Jerusalem – A Palestinian rocket exploded Monday next to a day-care center crowded with toddlers in southern Israel, sparking anger and panic in the frequently targeted town of Sderot and bringing warnings of retribution from Israeli leaders.
No one was hurt, but the blast and the panic underlined Israel’s ineffectiveness in the face of the primitive rockets, which fall daily despite frequent Israeli airstrikes and occasional ground offensives.
Terrified mothers rushed to comfort their screaming babies, schoolchildren ran for cover, and angry parents said they wouldn’t send their children back to school until they get classrooms outside town.
Prime Minister Ehud Olmert pledged to provide “better security for the residents,” indicating he would step up the Israeli offensive against Palestinian militants.
Islamic Jihad claimed responsibility for launching seven rockets at Sderot.

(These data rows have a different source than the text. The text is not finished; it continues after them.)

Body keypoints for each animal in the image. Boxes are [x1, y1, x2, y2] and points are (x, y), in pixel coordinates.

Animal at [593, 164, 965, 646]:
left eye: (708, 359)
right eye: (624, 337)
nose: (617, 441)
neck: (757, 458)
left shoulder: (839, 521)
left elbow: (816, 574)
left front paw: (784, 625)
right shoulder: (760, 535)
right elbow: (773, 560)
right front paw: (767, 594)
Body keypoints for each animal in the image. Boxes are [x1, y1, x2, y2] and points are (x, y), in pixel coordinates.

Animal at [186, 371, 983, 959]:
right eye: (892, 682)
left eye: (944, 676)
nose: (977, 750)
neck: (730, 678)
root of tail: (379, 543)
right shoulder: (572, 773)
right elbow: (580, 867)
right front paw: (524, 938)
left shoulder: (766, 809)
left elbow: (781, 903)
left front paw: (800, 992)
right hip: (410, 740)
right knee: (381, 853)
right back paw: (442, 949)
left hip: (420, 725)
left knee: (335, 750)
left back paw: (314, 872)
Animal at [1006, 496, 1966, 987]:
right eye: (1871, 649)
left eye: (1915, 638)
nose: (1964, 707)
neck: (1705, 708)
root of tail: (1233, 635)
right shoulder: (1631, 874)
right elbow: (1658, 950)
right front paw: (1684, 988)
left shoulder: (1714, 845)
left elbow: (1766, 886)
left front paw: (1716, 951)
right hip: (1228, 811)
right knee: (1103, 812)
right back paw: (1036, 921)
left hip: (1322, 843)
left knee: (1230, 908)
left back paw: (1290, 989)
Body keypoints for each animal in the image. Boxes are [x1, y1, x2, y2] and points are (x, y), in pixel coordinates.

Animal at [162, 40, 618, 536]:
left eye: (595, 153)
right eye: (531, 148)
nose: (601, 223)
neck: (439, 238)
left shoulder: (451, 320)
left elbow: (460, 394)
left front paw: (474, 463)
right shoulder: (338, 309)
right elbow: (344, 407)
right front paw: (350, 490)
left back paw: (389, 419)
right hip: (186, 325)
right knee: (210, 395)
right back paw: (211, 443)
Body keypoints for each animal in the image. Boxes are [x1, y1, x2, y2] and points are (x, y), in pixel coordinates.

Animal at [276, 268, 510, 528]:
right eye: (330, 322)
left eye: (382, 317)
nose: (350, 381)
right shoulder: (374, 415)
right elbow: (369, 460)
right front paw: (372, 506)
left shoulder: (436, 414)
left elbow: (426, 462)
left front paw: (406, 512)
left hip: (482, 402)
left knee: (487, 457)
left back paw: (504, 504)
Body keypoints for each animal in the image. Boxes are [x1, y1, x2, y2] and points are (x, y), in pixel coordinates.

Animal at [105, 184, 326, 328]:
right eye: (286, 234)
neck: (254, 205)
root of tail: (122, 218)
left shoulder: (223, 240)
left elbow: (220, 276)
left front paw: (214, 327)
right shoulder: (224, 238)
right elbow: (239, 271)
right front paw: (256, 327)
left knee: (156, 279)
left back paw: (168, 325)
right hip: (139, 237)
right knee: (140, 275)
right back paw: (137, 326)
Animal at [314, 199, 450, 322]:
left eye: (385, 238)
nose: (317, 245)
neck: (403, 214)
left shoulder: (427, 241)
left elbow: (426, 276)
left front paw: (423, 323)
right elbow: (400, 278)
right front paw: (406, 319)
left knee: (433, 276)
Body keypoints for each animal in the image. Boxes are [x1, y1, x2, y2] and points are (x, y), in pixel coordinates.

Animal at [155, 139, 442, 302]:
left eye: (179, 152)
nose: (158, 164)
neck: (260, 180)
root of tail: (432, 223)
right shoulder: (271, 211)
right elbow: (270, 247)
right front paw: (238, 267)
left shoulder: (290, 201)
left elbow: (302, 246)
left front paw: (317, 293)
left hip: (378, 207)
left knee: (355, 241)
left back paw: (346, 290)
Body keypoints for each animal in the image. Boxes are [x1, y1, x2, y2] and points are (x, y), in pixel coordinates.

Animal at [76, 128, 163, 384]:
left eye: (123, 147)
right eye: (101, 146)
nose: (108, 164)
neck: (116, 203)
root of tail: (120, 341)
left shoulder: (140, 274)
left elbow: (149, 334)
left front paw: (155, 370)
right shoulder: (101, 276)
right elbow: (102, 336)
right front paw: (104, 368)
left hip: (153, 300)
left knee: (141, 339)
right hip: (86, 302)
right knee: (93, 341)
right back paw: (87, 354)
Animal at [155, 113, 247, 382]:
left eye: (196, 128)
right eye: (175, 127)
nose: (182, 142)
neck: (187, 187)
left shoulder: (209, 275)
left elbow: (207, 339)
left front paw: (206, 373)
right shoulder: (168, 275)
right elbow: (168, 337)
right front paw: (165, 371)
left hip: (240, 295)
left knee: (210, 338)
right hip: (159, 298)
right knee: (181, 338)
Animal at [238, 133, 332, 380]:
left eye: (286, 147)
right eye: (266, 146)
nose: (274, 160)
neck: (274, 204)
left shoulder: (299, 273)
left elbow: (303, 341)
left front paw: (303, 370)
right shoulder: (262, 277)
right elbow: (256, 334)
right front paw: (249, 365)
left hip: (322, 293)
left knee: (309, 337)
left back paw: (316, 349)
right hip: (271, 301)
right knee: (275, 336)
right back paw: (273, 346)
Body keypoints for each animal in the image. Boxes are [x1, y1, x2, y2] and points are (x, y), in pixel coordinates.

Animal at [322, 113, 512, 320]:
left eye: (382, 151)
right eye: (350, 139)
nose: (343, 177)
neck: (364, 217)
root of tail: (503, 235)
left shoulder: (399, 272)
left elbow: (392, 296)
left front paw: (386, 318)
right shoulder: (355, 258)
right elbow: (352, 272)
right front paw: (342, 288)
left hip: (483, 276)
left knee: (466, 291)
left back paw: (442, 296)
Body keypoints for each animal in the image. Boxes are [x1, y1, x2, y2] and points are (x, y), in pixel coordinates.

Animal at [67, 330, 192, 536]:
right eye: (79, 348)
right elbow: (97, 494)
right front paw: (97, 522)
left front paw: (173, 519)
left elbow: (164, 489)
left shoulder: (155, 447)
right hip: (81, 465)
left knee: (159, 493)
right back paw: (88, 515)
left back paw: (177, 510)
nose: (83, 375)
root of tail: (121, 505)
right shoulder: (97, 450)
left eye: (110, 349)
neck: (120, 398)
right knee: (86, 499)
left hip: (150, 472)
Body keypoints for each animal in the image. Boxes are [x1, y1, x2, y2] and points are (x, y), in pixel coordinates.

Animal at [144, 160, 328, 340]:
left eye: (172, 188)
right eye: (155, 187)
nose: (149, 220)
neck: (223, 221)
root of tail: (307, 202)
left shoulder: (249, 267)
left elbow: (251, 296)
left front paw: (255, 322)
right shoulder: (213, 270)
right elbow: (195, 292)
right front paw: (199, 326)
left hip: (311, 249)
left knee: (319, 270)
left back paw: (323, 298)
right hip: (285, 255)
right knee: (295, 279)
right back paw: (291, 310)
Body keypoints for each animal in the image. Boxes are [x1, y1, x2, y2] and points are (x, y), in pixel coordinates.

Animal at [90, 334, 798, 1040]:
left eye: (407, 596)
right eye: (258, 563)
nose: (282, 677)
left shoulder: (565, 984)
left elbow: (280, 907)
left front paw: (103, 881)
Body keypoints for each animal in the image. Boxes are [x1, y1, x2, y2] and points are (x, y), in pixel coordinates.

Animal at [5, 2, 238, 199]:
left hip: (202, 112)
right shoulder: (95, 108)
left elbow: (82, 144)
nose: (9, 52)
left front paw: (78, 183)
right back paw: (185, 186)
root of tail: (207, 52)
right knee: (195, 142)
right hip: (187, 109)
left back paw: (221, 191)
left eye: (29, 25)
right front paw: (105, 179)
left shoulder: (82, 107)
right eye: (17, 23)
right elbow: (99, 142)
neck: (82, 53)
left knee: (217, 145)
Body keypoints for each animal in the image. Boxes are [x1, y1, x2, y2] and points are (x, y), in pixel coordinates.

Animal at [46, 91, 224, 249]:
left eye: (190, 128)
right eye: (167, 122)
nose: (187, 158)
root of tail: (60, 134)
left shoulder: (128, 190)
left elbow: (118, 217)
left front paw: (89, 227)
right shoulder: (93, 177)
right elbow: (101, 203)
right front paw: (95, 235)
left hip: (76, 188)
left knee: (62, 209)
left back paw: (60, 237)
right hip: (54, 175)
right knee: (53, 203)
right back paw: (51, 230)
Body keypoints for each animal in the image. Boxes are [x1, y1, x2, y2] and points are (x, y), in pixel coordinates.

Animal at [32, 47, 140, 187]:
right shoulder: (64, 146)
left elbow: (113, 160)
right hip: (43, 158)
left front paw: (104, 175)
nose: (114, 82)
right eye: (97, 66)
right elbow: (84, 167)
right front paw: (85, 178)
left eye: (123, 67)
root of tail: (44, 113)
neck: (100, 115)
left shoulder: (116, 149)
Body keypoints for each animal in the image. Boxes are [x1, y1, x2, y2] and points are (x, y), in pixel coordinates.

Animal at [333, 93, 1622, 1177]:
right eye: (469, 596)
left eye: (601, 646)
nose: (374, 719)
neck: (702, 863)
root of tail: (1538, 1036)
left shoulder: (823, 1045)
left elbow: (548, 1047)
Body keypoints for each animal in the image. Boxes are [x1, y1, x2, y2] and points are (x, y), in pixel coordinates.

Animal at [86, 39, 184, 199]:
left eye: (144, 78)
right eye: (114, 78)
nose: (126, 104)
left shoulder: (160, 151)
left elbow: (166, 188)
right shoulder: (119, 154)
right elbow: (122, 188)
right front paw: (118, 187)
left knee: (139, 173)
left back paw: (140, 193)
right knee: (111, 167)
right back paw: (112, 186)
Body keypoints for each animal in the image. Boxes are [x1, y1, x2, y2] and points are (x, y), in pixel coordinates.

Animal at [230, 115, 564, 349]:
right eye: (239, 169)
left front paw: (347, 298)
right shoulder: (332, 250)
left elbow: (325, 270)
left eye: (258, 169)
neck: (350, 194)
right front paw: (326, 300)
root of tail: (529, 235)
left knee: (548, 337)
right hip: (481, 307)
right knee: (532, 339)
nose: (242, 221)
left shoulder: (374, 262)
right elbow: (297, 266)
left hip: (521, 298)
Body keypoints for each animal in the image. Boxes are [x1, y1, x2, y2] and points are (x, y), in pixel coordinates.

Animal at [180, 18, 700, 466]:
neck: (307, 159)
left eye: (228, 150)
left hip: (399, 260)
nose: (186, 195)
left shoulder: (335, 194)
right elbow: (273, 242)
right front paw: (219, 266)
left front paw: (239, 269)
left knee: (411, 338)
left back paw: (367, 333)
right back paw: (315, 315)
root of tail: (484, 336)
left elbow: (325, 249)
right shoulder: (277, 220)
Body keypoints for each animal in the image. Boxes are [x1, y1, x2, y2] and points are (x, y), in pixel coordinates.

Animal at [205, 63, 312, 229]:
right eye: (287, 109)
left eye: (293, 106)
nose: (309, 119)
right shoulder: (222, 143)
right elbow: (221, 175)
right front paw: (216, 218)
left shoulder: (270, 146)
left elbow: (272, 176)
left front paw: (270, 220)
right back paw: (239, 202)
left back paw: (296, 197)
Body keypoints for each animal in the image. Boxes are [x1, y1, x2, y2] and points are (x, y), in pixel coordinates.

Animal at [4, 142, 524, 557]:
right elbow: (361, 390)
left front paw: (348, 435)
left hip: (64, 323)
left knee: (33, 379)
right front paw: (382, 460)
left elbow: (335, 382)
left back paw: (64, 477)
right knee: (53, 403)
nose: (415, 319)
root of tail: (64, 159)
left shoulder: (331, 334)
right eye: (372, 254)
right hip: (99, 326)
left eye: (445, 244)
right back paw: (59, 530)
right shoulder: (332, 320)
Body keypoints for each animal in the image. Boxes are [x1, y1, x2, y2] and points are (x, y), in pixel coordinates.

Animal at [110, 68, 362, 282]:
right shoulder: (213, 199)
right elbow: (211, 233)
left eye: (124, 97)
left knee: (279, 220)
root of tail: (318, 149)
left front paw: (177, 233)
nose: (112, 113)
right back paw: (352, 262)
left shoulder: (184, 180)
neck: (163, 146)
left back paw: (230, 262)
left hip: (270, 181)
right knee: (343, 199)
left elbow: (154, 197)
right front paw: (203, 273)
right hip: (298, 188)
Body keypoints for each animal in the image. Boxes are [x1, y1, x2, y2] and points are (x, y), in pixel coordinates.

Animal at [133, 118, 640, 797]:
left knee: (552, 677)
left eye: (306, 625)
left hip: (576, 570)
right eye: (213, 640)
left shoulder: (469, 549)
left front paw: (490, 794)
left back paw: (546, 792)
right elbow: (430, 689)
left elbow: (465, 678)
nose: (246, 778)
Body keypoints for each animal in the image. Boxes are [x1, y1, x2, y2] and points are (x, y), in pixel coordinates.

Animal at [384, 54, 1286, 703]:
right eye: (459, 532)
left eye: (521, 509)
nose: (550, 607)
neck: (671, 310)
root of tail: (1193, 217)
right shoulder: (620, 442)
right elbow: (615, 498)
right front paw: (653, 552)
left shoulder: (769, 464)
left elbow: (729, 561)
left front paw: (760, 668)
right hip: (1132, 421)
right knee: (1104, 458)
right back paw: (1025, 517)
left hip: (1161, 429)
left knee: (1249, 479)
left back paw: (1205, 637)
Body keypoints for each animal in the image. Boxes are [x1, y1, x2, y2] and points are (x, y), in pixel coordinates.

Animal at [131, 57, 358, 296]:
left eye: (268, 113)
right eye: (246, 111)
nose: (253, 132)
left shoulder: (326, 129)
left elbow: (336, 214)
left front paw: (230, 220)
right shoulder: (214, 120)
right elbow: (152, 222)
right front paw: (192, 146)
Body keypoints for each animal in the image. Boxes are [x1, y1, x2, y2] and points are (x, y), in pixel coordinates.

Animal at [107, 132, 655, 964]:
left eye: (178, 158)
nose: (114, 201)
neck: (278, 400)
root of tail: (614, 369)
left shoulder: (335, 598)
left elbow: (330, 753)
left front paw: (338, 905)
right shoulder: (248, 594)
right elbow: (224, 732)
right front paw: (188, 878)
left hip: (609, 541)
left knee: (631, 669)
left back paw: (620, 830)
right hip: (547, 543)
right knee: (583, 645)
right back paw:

Hamas, the larger Islamic group that rules Gaza, was bracing for retaliation.
“We are taking this new threat by Olmert seriously,” Hamas spokesman Taher Nunu said. “We are warning of coming massacres against the people in Gaza.”
Hamas overran Gaza in June, vanquishing forces loyal to moderate President Mahmoud Abbas’ Fatah. Hamas has sent dozens of suicide bombers into the Jewish state and has made no effort to stop the rocket barrages, instead joining in with its own rocket squads.
Sderot, a working-class town of 22,000, has been battered by thousands of the crude projectiles launched in recent years from the Gaza Strip, just a mile away.